GUWAHATI: Horror tales from Manipur are just not ending even as Manipuris fight the atrocities virtually sanctioned by the official Indian establishment that has been refusing to scrap the dreaded Armed Forces Special Powers Act.

Now, it has come to light that a Manipur Police commando team had on September 14 picked up green activist Jiten Yumnam from the Imphal airport before he could board a flight to Delhi en route to Bangkok to attend a UN meet on climate change.

A day later, he had to undergo treatment at Jawaharlal Nehru Hospital in Imphal. The medical report, widely quoted in Indian media, makes it apparent Yumnan was tortured in custody. "General weakness ­ 1 day, pain private parts after electric shock," reads the report.

Yumnam and the others were booked under the Official Secrets Act and Unlawful Activities (Prevention) Act. They were scheduled to be produced before the court on 29 September.
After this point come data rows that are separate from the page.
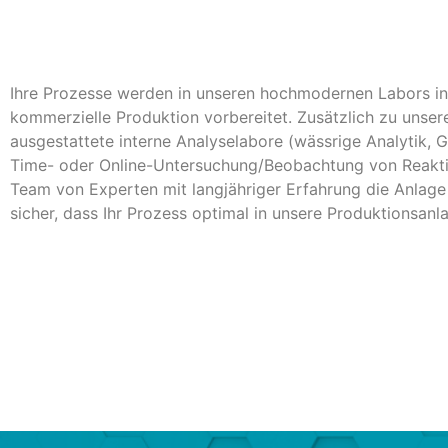
Ihre Prozesse werden in unseren hochmodernen Labors in L
kommerzielle Produktion vorbereitet. Zusätzlich zu unser
ausgestattete interne Analyselabore (wässrige Analytik, 
Time- oder Online-Untersuchung/Beobachtung von Reaktio
Team von Experten mit langjähriger Erfahrung die Anlage 
sicher, dass Ihr Prozess optimal in unsere Produktionsanl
Yumnam was one of the eight members of the All Manipur United Clubs Organisation that had been upping the ante against the Okram Ibobi Singh government after a series of "fake encounters".

He also happens to be one of the strongest voices against the controversial Tipaimukh Dam that Bangladesh is also opposed to.

Environmentalists have been opposing construction of the 1500 MW Tipaimukh hydroelectric project on Barak and Tuivai rivers saying it would displace tens of thousands of villagers and submerge agricultural and forest land.

"Yumnam has been motivating youth to engage in constructive dialogues with governments in the backdrop of development aggression and extreme forms of militarisation... (in) Northeast," said a spokesperson of Asia-Pacific Indigenous Youth Network.

Kohima-based environment rights activist Mmhonlümo Kikon said the police were waiting for Yumnam to move out of Imphal so that they could legitimise arrest and imply he was trying to flee.